ガルヴォルスFang 第10話「別離」
ガルヴォルスの姿をアキに見られてしまったハル。恐怖を見せているアキに、ハルは愕然となっていた。
「アキちゃん・・・これは・・その・・・」
ハルが何とかしてアキに説明しようとする。
「怪物・・ハルくんが、怪物・・・!?」
しかしアキはハルを怖がって遠ざかっていく。
「ハルくんも、私を襲った怪物と同じ・・・!」
「違うんだ・・僕はあんなのとは・・・!」
ハルがたまらず手を伸ばそうとするが、アキが立ち上がって離れていく。
「来ないで!近づかないで!」
アキが悲鳴を上げて、ハルから逃げていってしまった。
「待って、アキちゃん!行かないで!」
ハルが呼び止めるが、アキは彼の前からいなくなってしまった。
「アキちゃんが・・僕から離れていってしまった・・僕がガルヴォルスだから・・怪物だから・・・!」
ハルがアキを追いかけることができなくなり、膝をついて絶望に襲われる。
「僕はどうしたらいいんだ・・僕は・・・!」
絶望感を募らせて、ハルが絶叫を上げた。
ガルヴォルスであるハルに恐怖して、アキは逃げ出した。

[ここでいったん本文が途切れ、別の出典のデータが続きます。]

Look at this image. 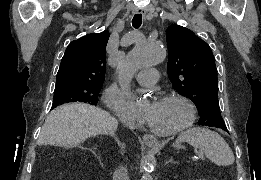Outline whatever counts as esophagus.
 Returning a JSON list of instances; mask_svg holds the SVG:
<instances>
[{"instance_id": "esophagus-1", "label": "esophagus", "mask_w": 261, "mask_h": 180, "mask_svg": "<svg viewBox=\"0 0 261 180\" xmlns=\"http://www.w3.org/2000/svg\"><path fill=\"white\" fill-rule=\"evenodd\" d=\"M135 13H137V14L141 13L142 15H145L146 12L142 8H136L135 9ZM143 141L149 147H156L160 143L159 140L154 135H150V134H145L143 136Z\"/></svg>"}]
</instances>
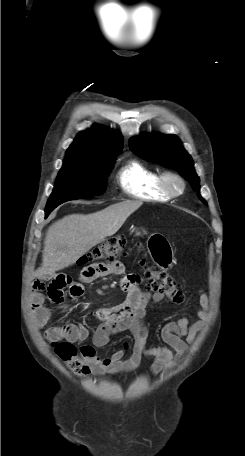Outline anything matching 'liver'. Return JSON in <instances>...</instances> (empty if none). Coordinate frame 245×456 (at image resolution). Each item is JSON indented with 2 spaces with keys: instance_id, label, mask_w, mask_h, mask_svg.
Segmentation results:
<instances>
[{
  "instance_id": "liver-1",
  "label": "liver",
  "mask_w": 245,
  "mask_h": 456,
  "mask_svg": "<svg viewBox=\"0 0 245 456\" xmlns=\"http://www.w3.org/2000/svg\"><path fill=\"white\" fill-rule=\"evenodd\" d=\"M142 204V201L127 200L92 214H71L53 223L46 232L42 266L34 277L76 263L91 248L114 235Z\"/></svg>"
}]
</instances>
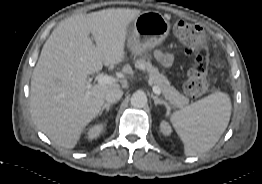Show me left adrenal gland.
Here are the masks:
<instances>
[{"label":"left adrenal gland","instance_id":"obj_1","mask_svg":"<svg viewBox=\"0 0 262 184\" xmlns=\"http://www.w3.org/2000/svg\"><path fill=\"white\" fill-rule=\"evenodd\" d=\"M151 97L154 100L155 106H157V105H164L166 108H169V104L166 101L160 99L159 97H157V96H155L153 94L151 95Z\"/></svg>","mask_w":262,"mask_h":184}]
</instances>
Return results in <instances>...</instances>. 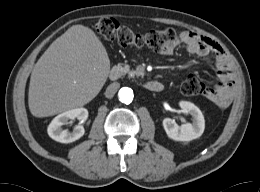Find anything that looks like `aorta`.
Instances as JSON below:
<instances>
[{
	"instance_id": "aorta-1",
	"label": "aorta",
	"mask_w": 260,
	"mask_h": 192,
	"mask_svg": "<svg viewBox=\"0 0 260 192\" xmlns=\"http://www.w3.org/2000/svg\"><path fill=\"white\" fill-rule=\"evenodd\" d=\"M133 90L128 87H123L119 90L118 98L122 103L130 104L133 101Z\"/></svg>"
}]
</instances>
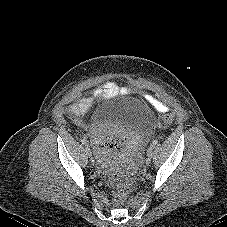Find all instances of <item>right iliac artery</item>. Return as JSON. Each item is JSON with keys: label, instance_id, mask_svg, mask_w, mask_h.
Here are the masks:
<instances>
[{"label": "right iliac artery", "instance_id": "right-iliac-artery-1", "mask_svg": "<svg viewBox=\"0 0 227 227\" xmlns=\"http://www.w3.org/2000/svg\"><path fill=\"white\" fill-rule=\"evenodd\" d=\"M81 142H82V144H86V140L85 139H82Z\"/></svg>", "mask_w": 227, "mask_h": 227}]
</instances>
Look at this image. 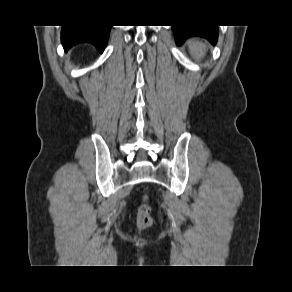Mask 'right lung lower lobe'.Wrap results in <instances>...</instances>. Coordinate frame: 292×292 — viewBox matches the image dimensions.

殺されるかもしれない恐怖を拭えず、彼女は震えたままだった。
(ハルくんが怪物!?・・私、このままハルくんと一緒にいたら、殺されていたかもしれないの・・!?)
アキが心の中で、ハルに対する疑心暗鬼が膨らんでいく。
(もうハルくんに会えない・・ハルくんと一緒にいたら、殺されてしまうかもしれない・・・)
ハルを拒絶するようになっていくアキ。彼女はまた逃げるように走り出していった。
ハルが家を出てしばらくしてから、ナツがマキと一緒に家に戻ってきた。しかし家にハルの姿はなかった。

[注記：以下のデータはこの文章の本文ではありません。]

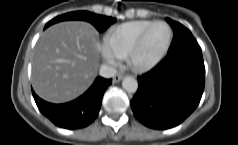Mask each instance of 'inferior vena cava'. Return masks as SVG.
Wrapping results in <instances>:
<instances>
[{
	"label": "inferior vena cava",
	"mask_w": 238,
	"mask_h": 145,
	"mask_svg": "<svg viewBox=\"0 0 238 145\" xmlns=\"http://www.w3.org/2000/svg\"><path fill=\"white\" fill-rule=\"evenodd\" d=\"M100 76L104 78H111L117 74V70L115 67L110 65H102L99 70Z\"/></svg>",
	"instance_id": "inferior-vena-cava-1"
}]
</instances>
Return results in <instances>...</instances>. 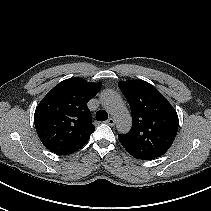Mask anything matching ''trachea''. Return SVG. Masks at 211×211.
<instances>
[{
  "label": "trachea",
  "mask_w": 211,
  "mask_h": 211,
  "mask_svg": "<svg viewBox=\"0 0 211 211\" xmlns=\"http://www.w3.org/2000/svg\"><path fill=\"white\" fill-rule=\"evenodd\" d=\"M96 118L98 121H105L108 118V114L104 110H99L96 114Z\"/></svg>",
  "instance_id": "obj_1"
}]
</instances>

「ハル、どこに出かけたんだ・・探しに行ったほうがいいのかな・・・」
「私、ここで待ってるからナツはハルくんを探しに行ってもいいよ。」
右往左往するナツにマキが呼びかける。
「そうかな・・オレ、ちょっと見てくるから、もしも帰ってきたら・・」
ナツがマキに言いかけて、家を出ようとした。
「あっ!ハルくん!」
マキが声を上げて、ナツが振り返る。ハルが力なく家に向かって歩いてきていた。
「ハル!」
ナツが駆け寄ってハルが声をかける。するとハルが前のめりに倒れて、ナツに支えられる。
「ハル、大丈夫!?ハル!」
ナツが呼びかけるが、ハルは答えず反応も見せない。
「とりあえず部屋に運ぼう!落ち着かせないと・・!」
「うん!手伝うよ、ナツ!」
ナツの呼びかけにマキが答える。
「ハル・・!?」
そこへサクラがやってきて、ハルを見て緊張を膨らませる。
「ナツさん・・ハルに何があったの・・!?」
「サクラちゃん・・オレもよくは分かんない・・ハルが戻ってきたと思ったらいきなり倒れて・・・」
声を上げるサクラに答えてから、ナツはマキと一緒にハルを連れて家の中に入った。
(ハル・・もしかして、またあの姿に・・・!?)
サクラがハルが刺々しい姿になって暴走したものだと思って、不安を募らせた。
ハルは自分の部屋のベッドで眠っていた。ナツがサクラにハルのことを聞いていた。
「この前、ハルに異変が起きたって言ってたけど・・今回も・・・?」
「ううん・・今日はここに来るまでハルに会ってなかった・・あたしも何があったのかって・・・」
ナツの問いかけにサクラが首を横に振った。
「やっぱり病院で診てもらったほうがいいんじゃないかな?・・ハルくんに何かあったら・・」
「目が覚めるまで待ってみよう・・ハルから話を聞いてみたほうがいいと、オレは思う・・」
意見を口にしていくマキとナツ。マキもサクラもナツの意見を聞き入れて、ハルの様子を見ることにした。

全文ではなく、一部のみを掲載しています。